A place that gave me a strange sadness was Dorasan, the final train station in South Korea before the track crosses the border. Opened by dearest Dubya in 2002, it’s a sparkly new construction that is at once hopeful and farcical. Its only patrons are tourists, and a train has yet to stop and collect passengers there. There was the most beautfiul painting on one of the walls though, almost Dali-esque (not in the gallery yet as needs some photoshopping to merge all the takes needed to capture the entire piece), which depicted all the fear and sadness that the two Koreas have experienced and made it seem like hope is the only thing left.

 It was at Dorasan that our guide posited the idea that one day it may be possible to take the Transsiberian railway all the to Seoul. For various reasons I have had to postpone my journey on the TS for the time being, and hearing this made me resolutely decide that I will wait until North Korean borders become safe to cross and will return to Seoul from Europe by train; while I am skeptical about reunification, I do remain optimistic that in my life time North Korea will become foreigner-friendly enough for others like me to make this journey.

So that’s the DMZ. The remainder of our time on Seoul mainly consisted of shopping, eating (YUM being the operative word) and drinking, which most readers will be familiar with so I’ll spare the details.
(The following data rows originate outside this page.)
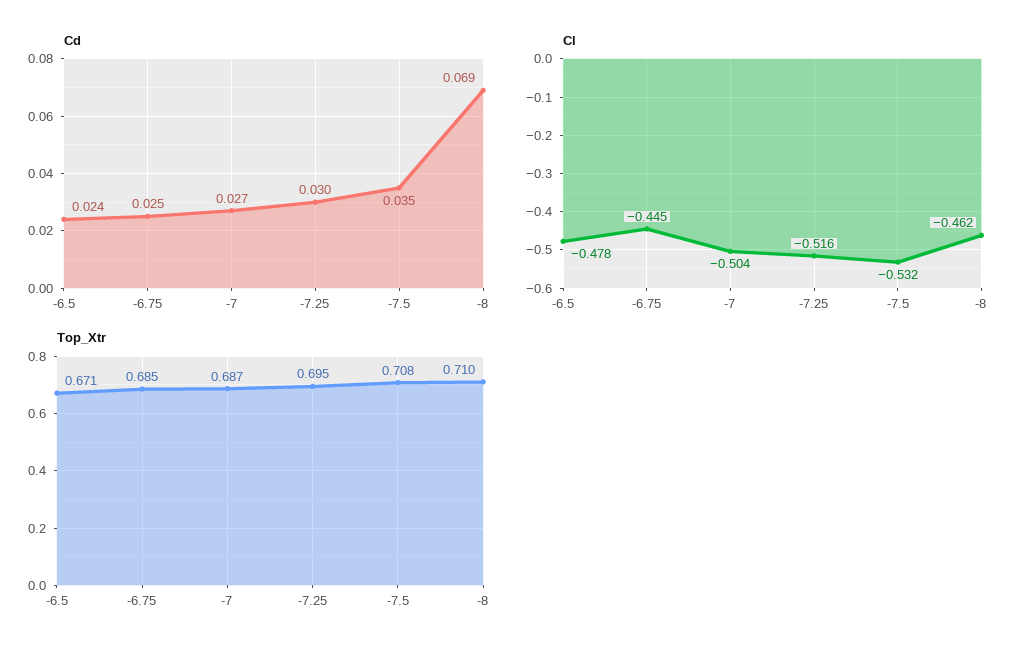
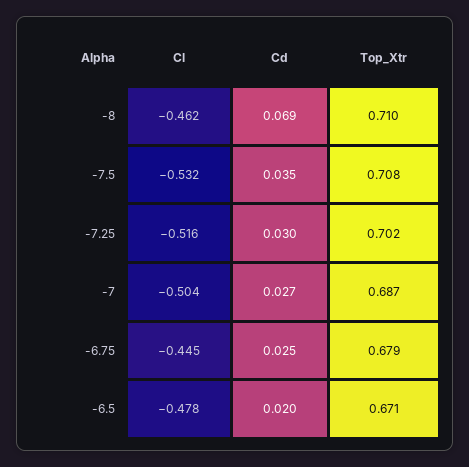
  {
    "Cd": {
-     "-6.5": 0.024,
+     "-6.5": 0.02,
      "-6.75": 0.025,
      "-7": 0.027,
      "-7.25": 0.03,
      "-7.5": 0.035,
      "-8": 0.069
    },
    "Cl": {
      "-6.5": -0.478,
      "-6.75": -0.445,
      "-7": -0.504,
      "-7.25": -0.516,
      "-7.5": -0.532,
      "-8": -0.462
    },
    "Top_Xtr": {
      "-6.5": 0.671,
-     "-6.75": 0.685,
+     "-6.75": 0.679,
      "-7": 0.687,
-     "-7.25": 0.695,
+     "-7.25": 0.702,
      "-7.5": 0.708,
      "-8": 0.71
    }
  }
The atmosphere of Seoul, however, is definitely worth a mention, especially as contrasted with Japan. I think I expected the Koreans to be much more like the Japanese, but I was way off the mark. While most people were polite, the general aura could be likened more to London than Tokyo, although I get the impression that Seoul is much safer than either of these places. As it was a festival weekend, the entire city felt like one enormous playground and boy, do those Koreans like to drink. It was also interesting just how stylish the Koreans are, as the Japanese have such a reputation for looking brilliant in all manner of outrageous outfits. Yet the Seoulites looked individual and classy without needing to be wacky, and if I’m honest I had sympathy with my friend Tasha as she groaned upon arrival back into Fukuoka, ‘these people make me cringe’.

 Not one of us was happy to return to Japan. The constant pussy-footing and living-to-work mentality is one which, 9 months in, one tires of frankly. Seoul was an Asian reminder of life back home, where we don’t have to feel guilty about having fun and it’s ok not to work at the weekend, and where saying what you think doesn’t cause instant panic. But I still feel glad that I chose Japan over South Korea (I was very close to choosing the latter), as not only do the seemlingly endless Japanese codes of etiquette provide a peace and sense of decorum here which I doubt I will find anywhere else; living in Japan is also a daily challenge in uncovering the many depths beneath these codes, and the many and hidden realities that exist for people here will never cease to fascinate me.

 Seoul certainly hasn’t seen the last of me though.